Ingredients
- 3 cups cooked orzo
- 12 oz diced butternut squash
- 1 small red onion, sliced
- 2 cups shaved Brussels sprouts
- 1/4 cup crumbled goat cheese
- 2 tbsp balsamic vinegar
- 1/3 cup olive oil
- Salt to taste
Instructions
- Preheat oven to 400°F (200°C).
- On a baking sheet, toss butternut squash and red onion with avocado oil spray and salt. Roast for about 20 minutes until tender.
- Cook orzo in boiling salted water until al dente; drain.
- Whisk balsamic vinegar, olive oil, dijon mustard, maple syrup, garlic powder, water, and salt in a mixing bowl.
- In a large bowl, combine cooked orzo with roasted vegetables and shaved Brussels sprouts. Drizzle with dressing and toss gently.
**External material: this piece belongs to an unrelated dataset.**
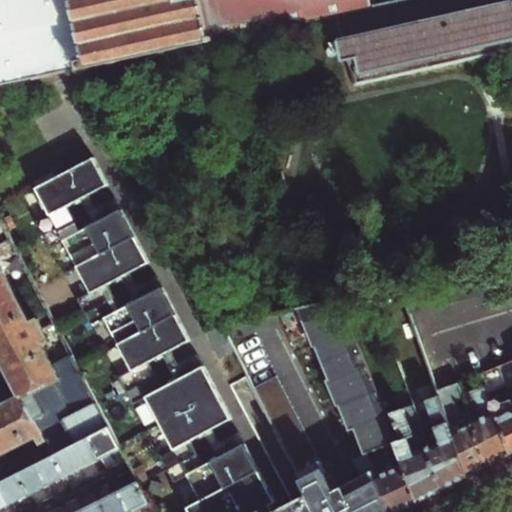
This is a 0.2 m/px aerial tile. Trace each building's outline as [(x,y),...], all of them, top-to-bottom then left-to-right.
[(0,0),(0,86),(71,71),(249,33),(376,6),(375,0),(0,0)] [(511,0),(338,40),(343,61),(350,60),(353,76),(361,74),(363,85),(511,51),(511,0)] [(319,511),(310,494),(282,509),(275,511),(270,511),(268,508),(274,505),(243,446),(216,460),(215,458),(207,462),(208,464),(201,468),(189,443),(195,439),(196,441),(204,437),(203,435),(211,431),(230,421),(202,368),(175,382),(174,380),(166,384),(167,386),(161,389),(147,364),(154,361),(155,362),(163,358),(162,356),(170,352),(189,342),(161,289),(134,303),(133,301),(125,306),(126,307),(120,311),(107,286),(113,283),(114,284),(122,280),(122,278),(130,274),(149,264),(121,211),(94,225),(93,223),(85,227),(86,229),(79,233),(66,208),(73,205),(74,206),(82,202),(81,200),(89,196),(108,186),(94,159),(60,176),(36,189),(35,189),(49,215),(36,222),(49,249),(63,242),(90,294),(76,300),(90,327),(104,320),(131,372),(117,379),(131,406),(144,399),(171,451),(158,458),(172,484),(185,477),(199,503),(191,508),(193,511),(319,511)] [(33,183),(36,189),(60,176),(57,170),(33,183)] [(89,196),(81,200),(82,202),(93,223),(94,225),(121,211),(115,199),(96,209),(89,196)] [(0,457),(37,438),(41,445),(50,441),(58,456),(73,448),(91,439),(109,429),(72,359),(72,358),(54,368),(42,346),(49,343),(37,321),(30,324),(0,268),(0,261),(4,259),(0,252),(0,355),(23,397),(0,408),(0,457)] [(511,263),(400,287),(408,308),(429,364),(438,390),(454,384),(460,382),(433,308),(511,290),(511,263)] [(130,274),(122,278),(122,280),(133,301),(134,303),(161,289),(155,277),(136,287),(130,274)] [(400,287),(371,293),(378,314),(408,308),(400,287)] [(340,300),(343,307),(364,302),(363,295),(340,300)] [(398,443),(404,441),(392,411),(386,414),(343,307),(340,300),(298,309),(313,347),(315,346),(328,379),(325,380),(336,406),(338,405),(348,431),(354,429),(364,456),(370,454),(376,451),(398,443)] [(209,332),(207,333),(220,358),(236,350),(223,325),(209,332)] [(511,335),(460,355),(469,378),(482,373),(511,362),(511,335)] [(170,352),(162,356),(163,358),(174,380),(175,382),(202,368),(196,356),(177,366),(170,352)] [(511,362),(482,373),(487,385),(489,392),(511,385),(511,362)] [(470,476),(448,417),(438,390),(429,364),(414,370),(426,399),(413,404),(445,489),(458,482),(470,476)] [(438,390),(448,417),(470,476),(480,470),(490,465),(474,419),(470,409),(461,412),(457,400),(466,397),(460,382),(454,384),(438,390)] [(511,453),(493,403),(489,392),(487,385),(472,391),(479,410),(484,411),(490,409),(491,413),(474,419),(490,465),(500,460),(511,453)] [(508,399),(493,403),(511,453),(511,410),(508,399)] [(404,441),(398,443),(421,502),(433,495),(445,489),(413,404),(392,411),(404,441)] [(109,429),(91,439),(102,459),(110,456),(120,450),(109,429)] [(216,460),(243,446),(237,434),(218,444),(211,431),(203,435),(204,437),(215,458),(216,460)] [(91,439),(73,448),(84,469),(92,464),(102,459),(91,439)] [(390,471),(378,476),(391,511),(401,511),(405,510),(421,502),(398,443),(376,451),(378,457),(384,454),(390,471)] [(73,448),(58,456),(55,457),(66,478),(75,473),(84,469),(73,448)] [(310,494),(319,511),(391,511),(378,476),(376,471),(348,486),(343,477),(332,483),(317,452),(295,464),(310,494)] [(66,478),(55,457),(38,466),(49,487),(57,482),(66,478)] [(38,466),(20,475),(30,496),(40,491),(49,487),(38,466)] [(20,475),(2,484),(12,505),(22,500),(30,496),(20,475)] [(0,485),(0,511),(4,510),(12,505),(2,484),(0,485)] [(129,488),(120,493),(129,511),(132,511),(149,504),(138,484),(129,488)] [(110,498),(101,502),(106,511),(129,511),(120,493),(110,498)] [(84,511),(106,511),(101,502),(94,506),(84,511)]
- Top with goat cheese before serving.
- Prep Time: 15 minutes
- Cook Time: 20 minutes
- Category: Salad
- Method: Baking
- Cuisine: American
Nutrition
- Serving Size: 1 cup (200g)
- Calories: 350
- Sugar: 5g
- Sodium: 250mg
- Fat: 22g
- Saturated Fat: 4g
- Unsaturated Fat: 16g
- Trans Fat: 0g
- Carbohydrates: 30g
- Fiber: 5g
- Protein: 8g
- Cholesterol: 10mg
Keywords: Customize by adding seasonal veggies like roasted sweet potatoes or apples. Allow salad to chill for at least 30 minutes before serving to enhance flavor melding. For added crunch, consider topping with toasted nuts.